The Iroquois Confederation Constitution: An Analysis
Donald S. Lutz
University of Houston

The Iroquois Confederation was not an influence on the U.S.
Constitution, 
but it is worthy of study as an independently developed political system

with the oldest surviving constitution in North America. A systematic 
institutional analysis of the Great Binding Law, the orally transmitted 
constitution of the Confederation, reveals, among other things: tribal 
inequality despite their formal equality under a unanimity rule; a high 
level of responsiveness despite a nondemocratic, elitist method for 
selecting leaders; many ancillary institutions for achieving a
traditional 
form of consensus rather than simple majority rule; two means of
elevating 
men to the Confederation Council, each a paradoxical blend of the pre 
political and the post-traditional; the first use of a formal amendment 
process in constitutional history; and an underlying "code of
imperialism" 
that, together with the second method of selecting Confederation Council

members, transformed a defensive alliance into a potent actor in North 
American history. Overall, the Confederation institutionally
approximated 
an Aristotelian "mixed regime" which, despite its creation under 
circumstances the Iroquois describe in Hobbesian terms, was quite 
libertarian.

Ron:
Wow. The Confederacy was more like U.S policy than I realized.

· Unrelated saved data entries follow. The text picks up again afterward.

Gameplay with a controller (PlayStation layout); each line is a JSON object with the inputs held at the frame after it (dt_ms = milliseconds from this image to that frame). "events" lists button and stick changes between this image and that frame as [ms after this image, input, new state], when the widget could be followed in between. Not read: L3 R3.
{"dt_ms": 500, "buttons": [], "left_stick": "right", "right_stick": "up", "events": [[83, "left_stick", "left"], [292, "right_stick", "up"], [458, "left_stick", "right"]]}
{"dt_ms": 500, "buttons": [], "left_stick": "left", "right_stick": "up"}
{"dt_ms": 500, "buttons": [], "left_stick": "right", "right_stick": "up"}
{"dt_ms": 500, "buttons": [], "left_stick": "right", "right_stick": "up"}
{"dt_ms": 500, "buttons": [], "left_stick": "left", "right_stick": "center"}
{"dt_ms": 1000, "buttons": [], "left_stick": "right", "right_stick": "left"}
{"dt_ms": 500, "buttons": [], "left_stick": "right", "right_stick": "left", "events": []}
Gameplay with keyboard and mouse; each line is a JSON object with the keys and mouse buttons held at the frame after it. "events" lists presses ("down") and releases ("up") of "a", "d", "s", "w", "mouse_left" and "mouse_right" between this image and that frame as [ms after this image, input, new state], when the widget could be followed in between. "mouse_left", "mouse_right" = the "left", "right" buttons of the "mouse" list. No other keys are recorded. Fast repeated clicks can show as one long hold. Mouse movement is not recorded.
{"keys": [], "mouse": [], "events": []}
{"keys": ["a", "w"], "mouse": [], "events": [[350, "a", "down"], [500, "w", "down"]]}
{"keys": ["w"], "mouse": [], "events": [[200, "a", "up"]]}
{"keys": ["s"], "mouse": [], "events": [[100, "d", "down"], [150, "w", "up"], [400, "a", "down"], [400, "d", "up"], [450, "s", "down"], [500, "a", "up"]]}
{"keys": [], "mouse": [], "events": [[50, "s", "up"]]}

The point of the previous post was to defend the accusation of
"Primitive tribes such as the American Indians have no record of
sweetness and cooperation with other tribes. They ambushed them,
tortured them, dashed their children's brains out on rocks."

I'm here to say there IS a record to the contrary of that assumptive
statement.

Platt, I do realize that Westerners have an idealized conception of the
native peoples, but also there is the primitive immoral savage
misconception also.

both are equally Illusionary. Never trust an Academic remember?